Familiar but Strange: Exploring our Relationships with Robots
Monday, December 5, 2011
Presented by Science & the City
You see a film about a group of robots that seem human, but there is something off about them that you can't quite pinpoint. It makes you feel a little creepy inside, and you don't know why. At that moment you're experiencing the uncanny valley, a phenomenon in which the more human-like a robot becomes, the more unsettled by it we humans become.
From the robotic vacuum buzzing around your bedroom to the voice of your navigation system, robots and computers with human-like qualities are becoming ever more pervasive in our society. Why do some make us want to hug them and others make us want to run and hide?
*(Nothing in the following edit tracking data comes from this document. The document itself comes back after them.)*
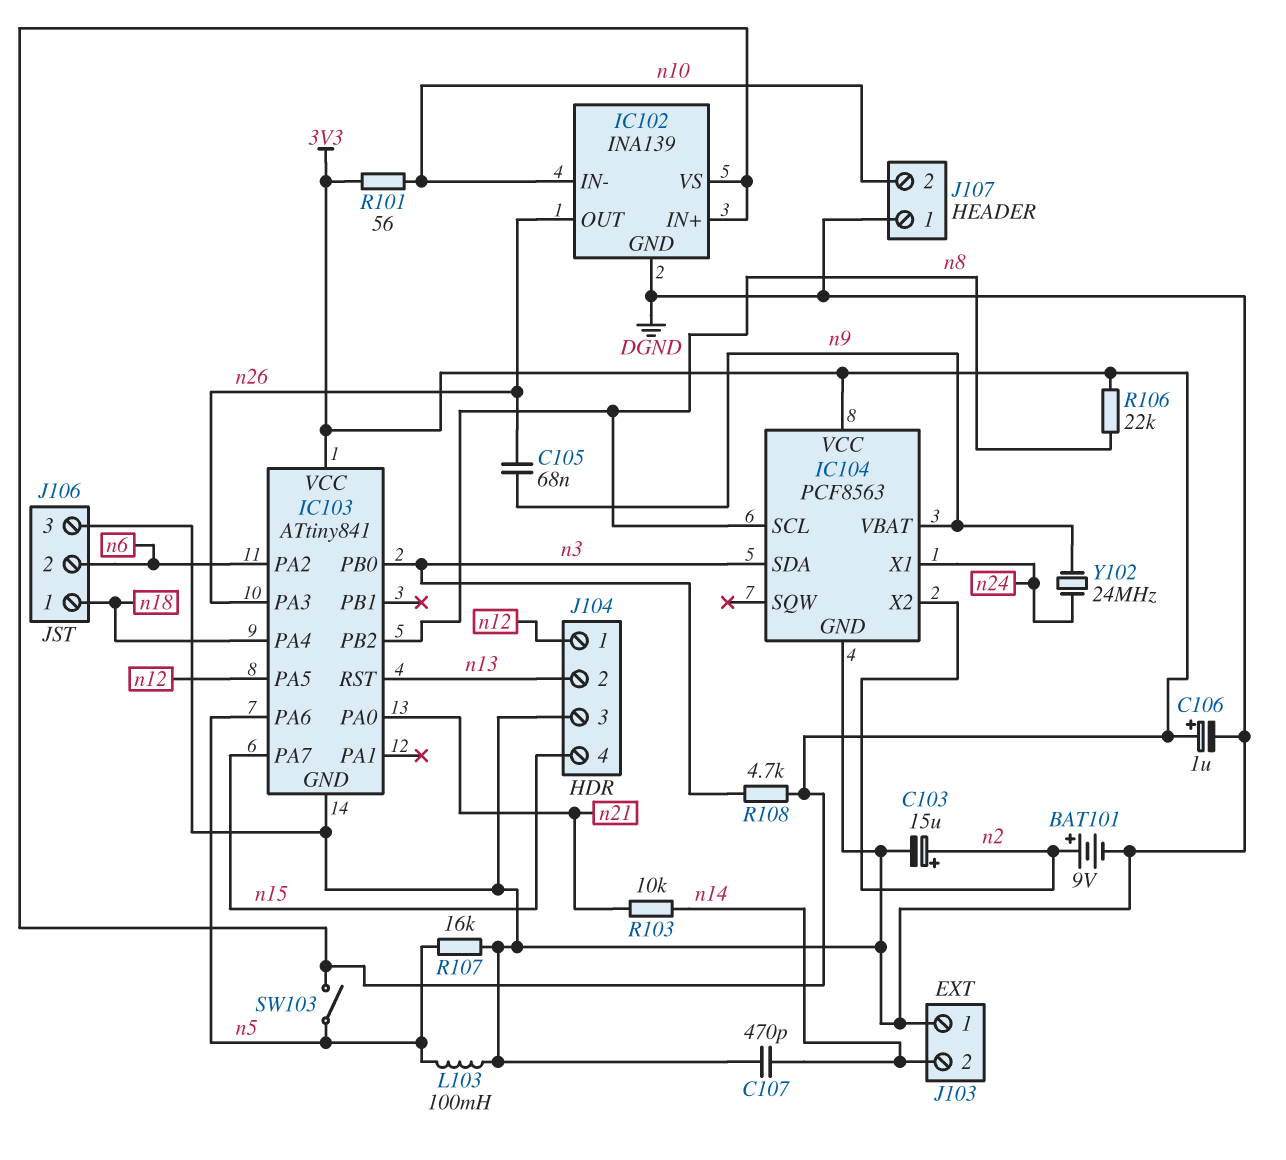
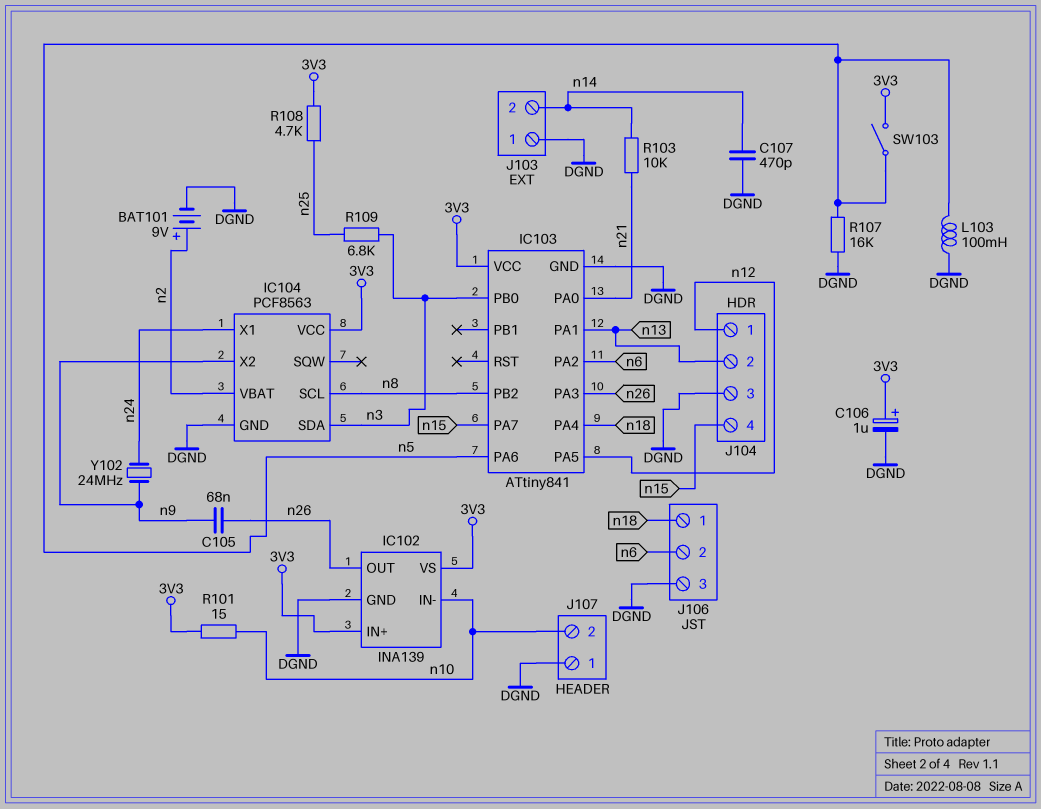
C103: 15uF (plus n2, minus DGND) -> none
IC103 pin PA1: none -> n13
IC103 pin RST: n13 -> none
IC104 pin VBAT: n9 -> n2
IC104 pin X2: n2 -> n9
R101: 56 (3V3, n10) -> 15 (3V3, n10)
R106: 22k (3V3, n8) -> none
R108: 4.7k (3V3, n3) -> 4.7k (3V3, n25)
R109: none -> 6.8k (n3, n25)

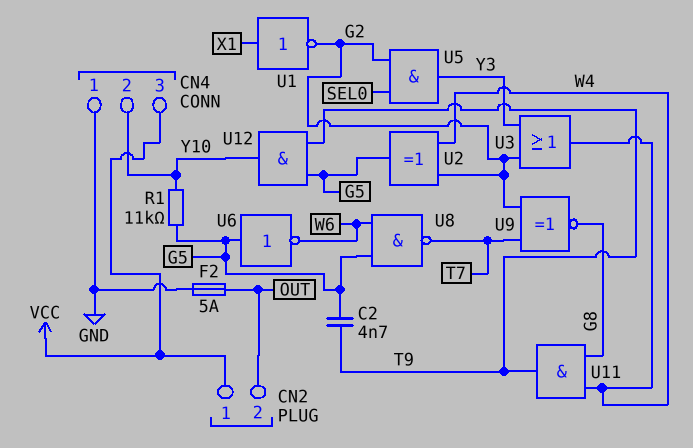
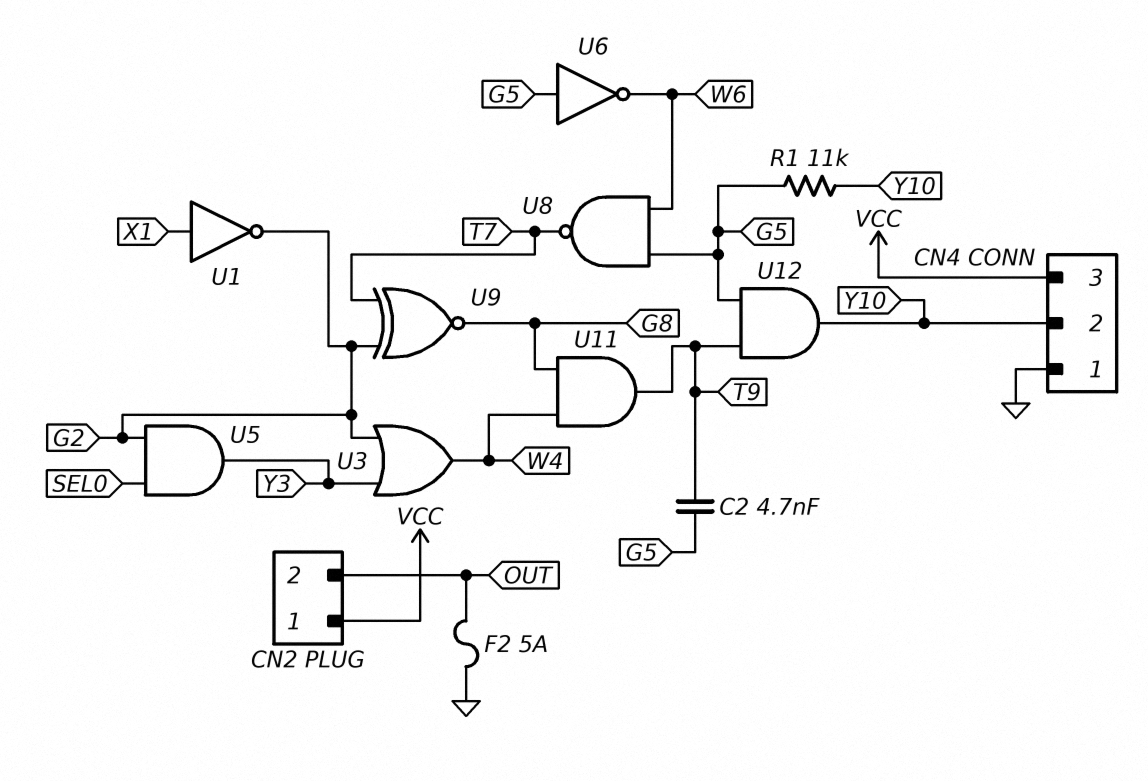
U2: XOR (in G2, in W4, out G5) -> none

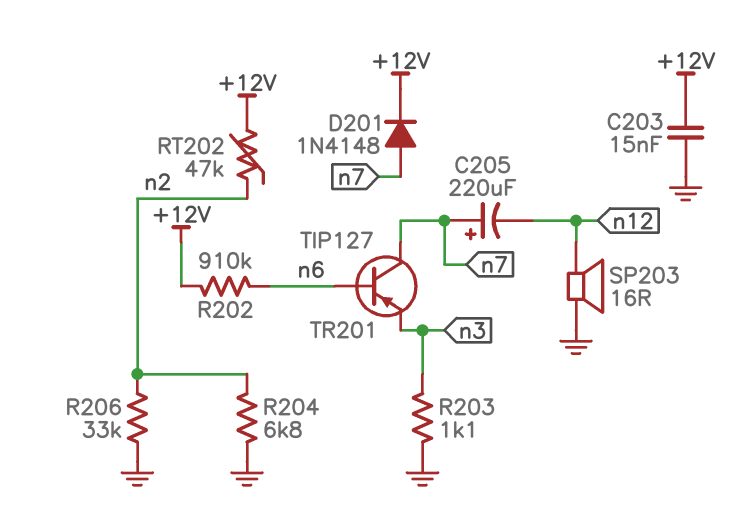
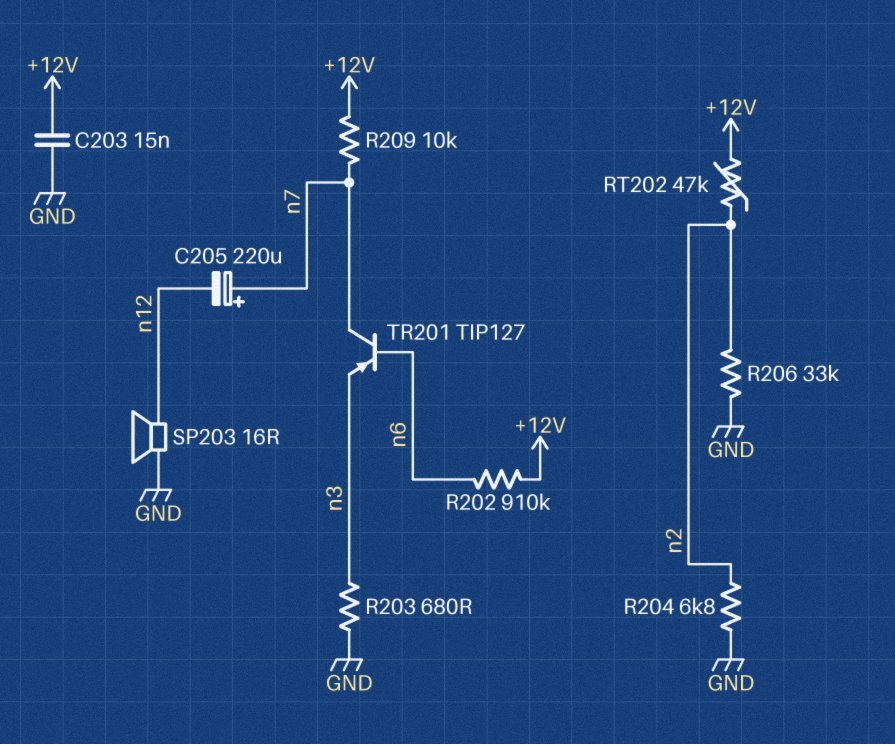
D201: diode 1N4148 (A n7, K +12V) -> none
R203: 1.1k (GND, n3) -> 680 (GND, n3)
R209: none -> 10k (+12V, n7)

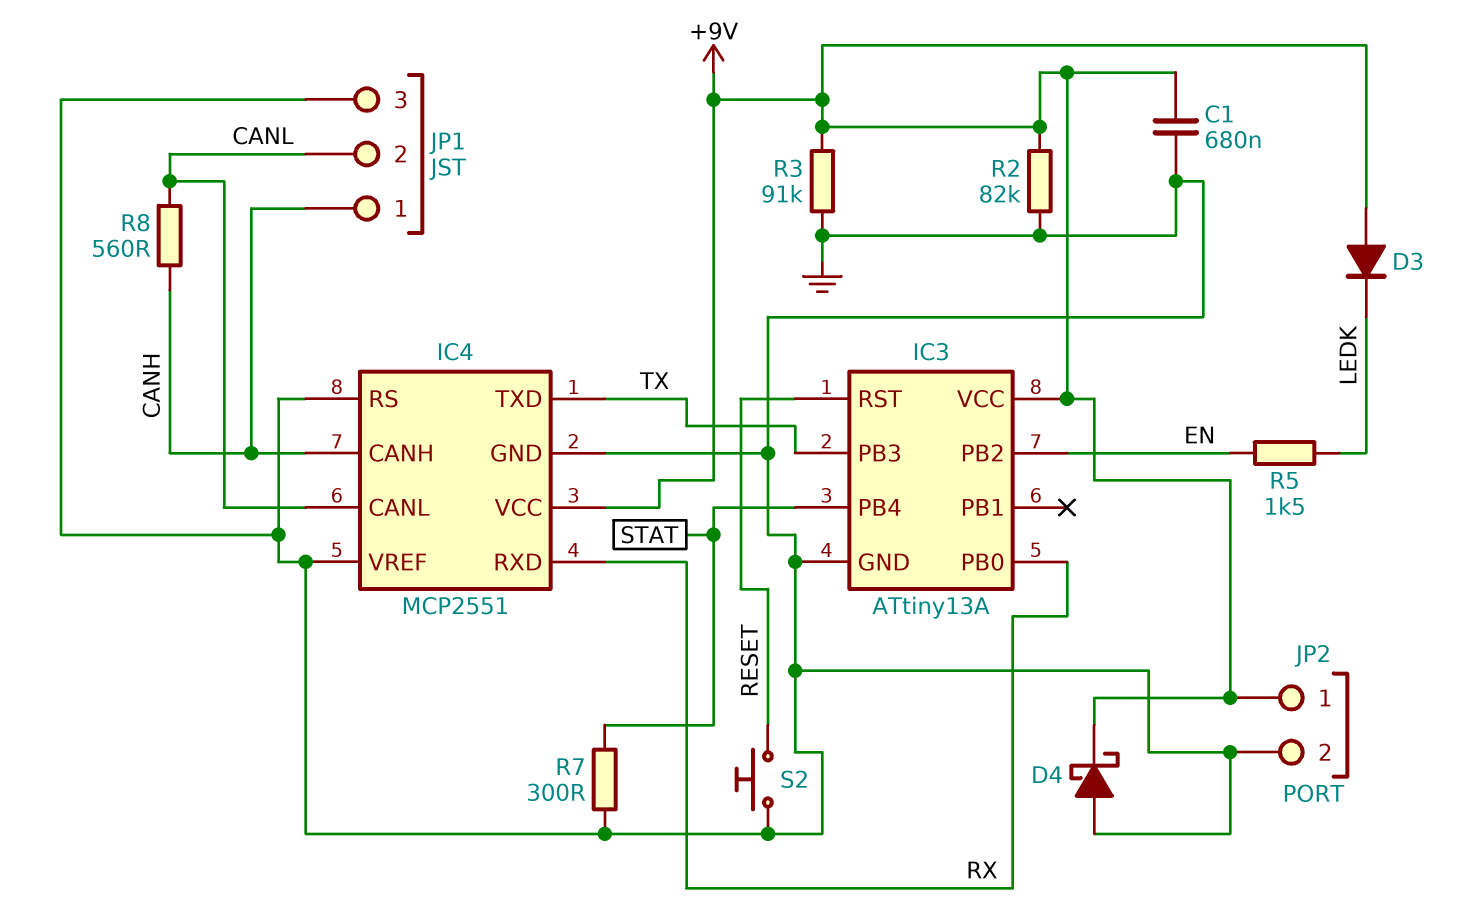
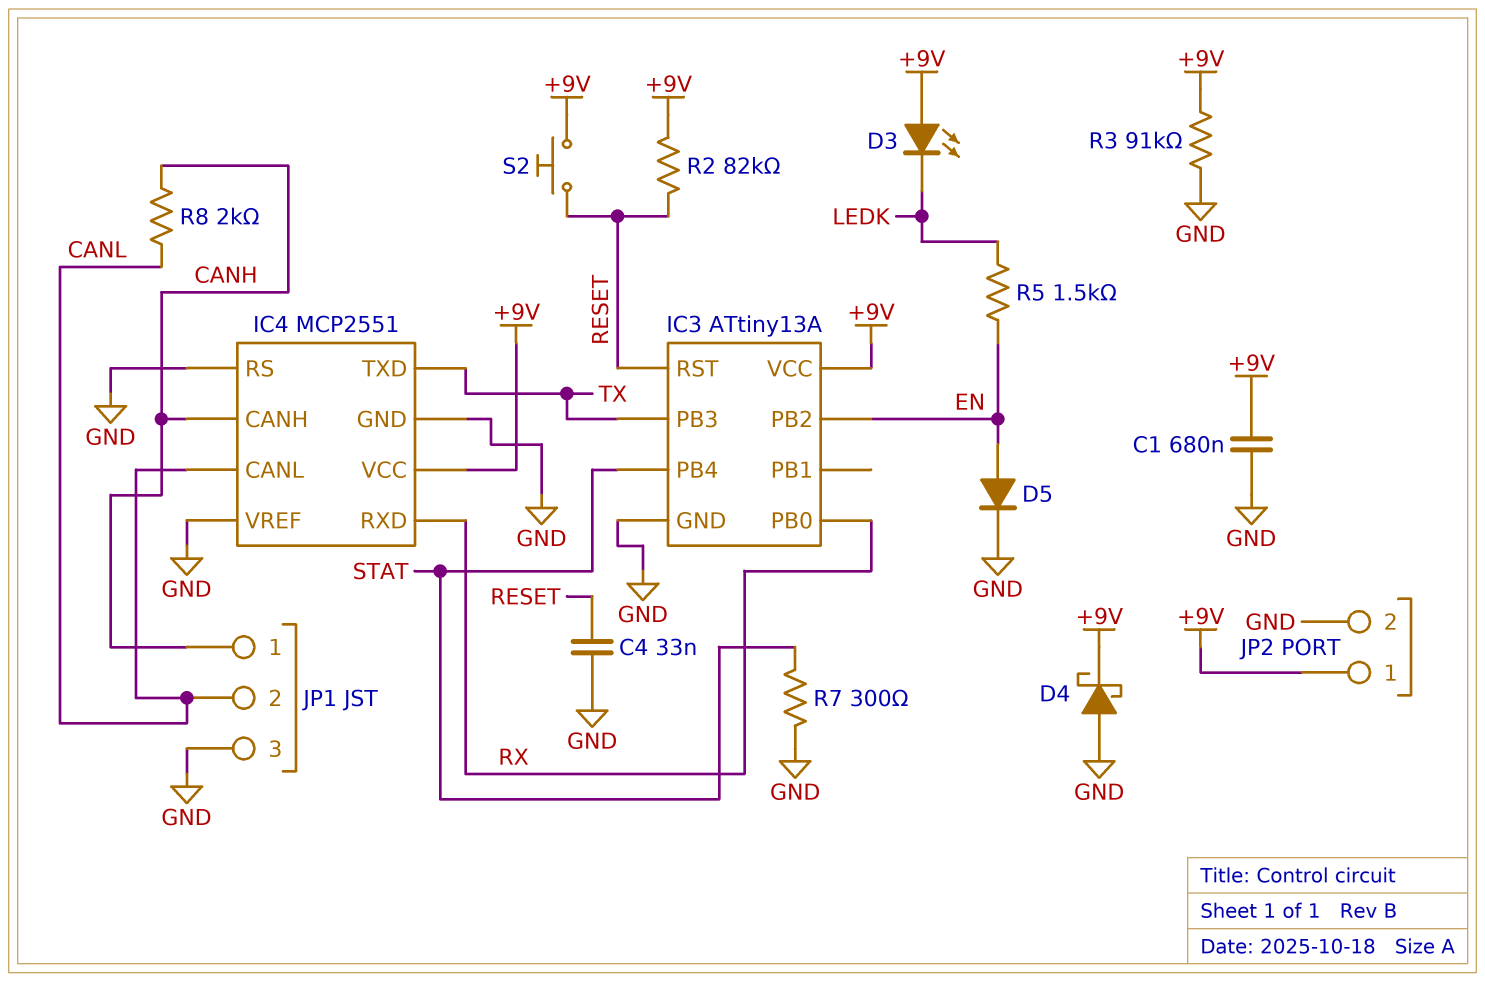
C4: none -> 33nF (GND, RESET)
D3: diode (A +9V, K LEDK) -> LED (A +9V, K LEDK)
D5: none -> diode (A EN, K GND)
R2: 82k (+9V, GND) -> 82k (+9V, RESET)
R8: 560 (CANH, CANL) -> 2k (CANH, CANL)
S2: button (GND, RESET) -> button (+9V, RESET)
For this event in our Being Human in the 21st Century series, roboticists Heather Knight and Chris Bregler discuss the future of robot-human relations.
Join us for a reception afterwards, where you might just get to meet some robots.
|Student / Postdoc / Fellow Member:||$15|
|Student / Postdoc / Fellow Nonmember:||$20|
This event is part of the Being Human in the 21st Century Series
One of the signature traits of being human is our quest to define what it means to "be human." But that definition is always changing—now perhaps more than ever. From virtual reality to mundane reality, science and technology continue to push the boundaries of human existence. In this series, Science & the City will examine what it means to be human in the 21st century.
Other upcoming events in this series:
• System Overload: The Limits of Human Memory, September 6, 2011
• Celluloid Science: Humanizing Life in the Lab, October 20, 2011
• Virtual Humanity: The Anthropology of Online Worlds, November 9, 2011
• Matchmaking in the Digital Age, February 15, 2012
Learn more about the series here.
New York University
Chris Bregler's primary research interests are in the areas of motion capture, animation, computer vision, graphics, statistical learning, gaming, and applications in the bio/medical field, human-computer interaction, and artificial intelligence. Currently he focuses on human movement research, including projects in human face, speech, and full-body motion analysis and animation, movement style, expressions, body language, and Massive Multiplayer Mocap games. Most of these projects are interdisciplinary collaborations with other (computer) scientists, engineers, dancers, animators, bio/medical experts, game designers, and producers.
Carnegie Mellon University
Heather Knight is currently conducting her doctoral research at Carnegie Mellon's Robotics Institute. She is also founder of Marilyn Monrobot Labs in New York City, which creates socially intelligent robot performances and sensor-based electronic art. Her previous work includes robotics and instrumentation at NASA's Jet Propulsion Laboratory, interactive installations with Syyn Labs, field applications and sensor design at Aldebaran Robotics, and she is an alumnus from the Personal Robots Group at the MIT Media Lab. Knight earned her bachelor and master's degrees at MIT in electrical engineering and computer science and has a minor in mechanical engineering.